== Records supplied ==
------------------------

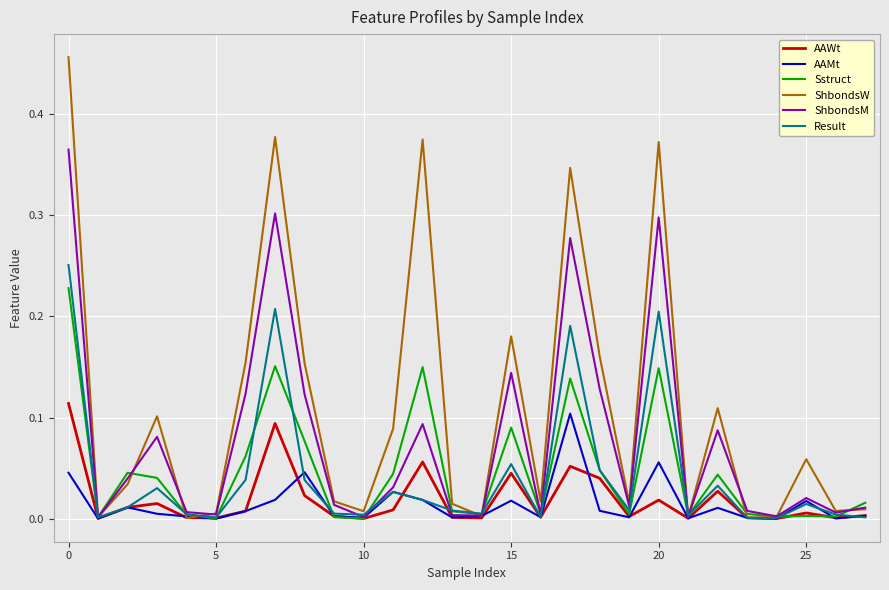

Which series has the largest range (max minus min)?

ShbondsW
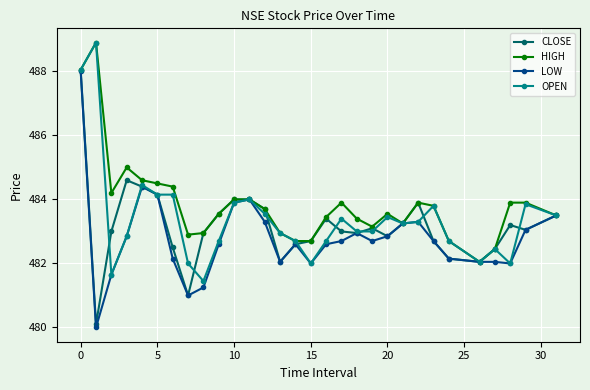

What is the value of the LOW point at the 4th from the left?

482.9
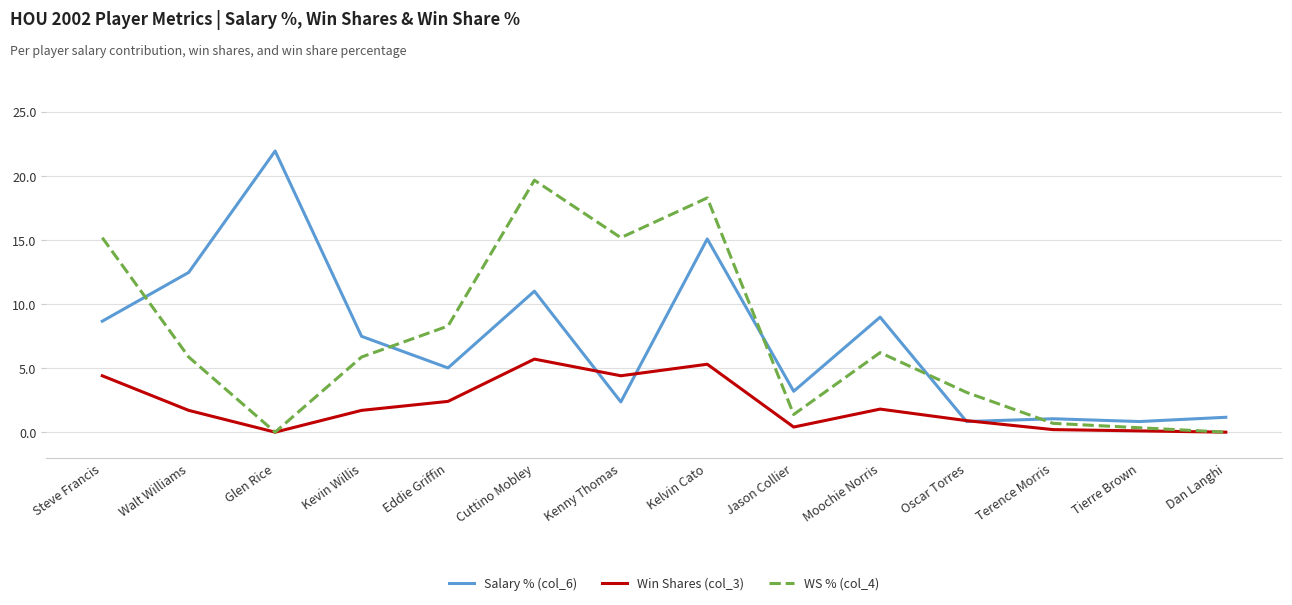

Which series ends up on top after the final intersection of WS % (col_4) and Salary % (col_6)?

Salary % (col_6)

------------------------

== Work order ==
Lay out the data above as a JSON list of strings with one string per line. Skip blank lines and leave out the pictures.

== Task result ==
[
  "Which series has the largest range (max minus min)?",
  "ShbondsW",
  "What is the value of the LOW point at the 4th from the left?",
  "482.9",
  "Which series ends up on top after the final intersection of WS % (col_4) and Salary % (col_6)?",
  "Salary % (col_6)"
]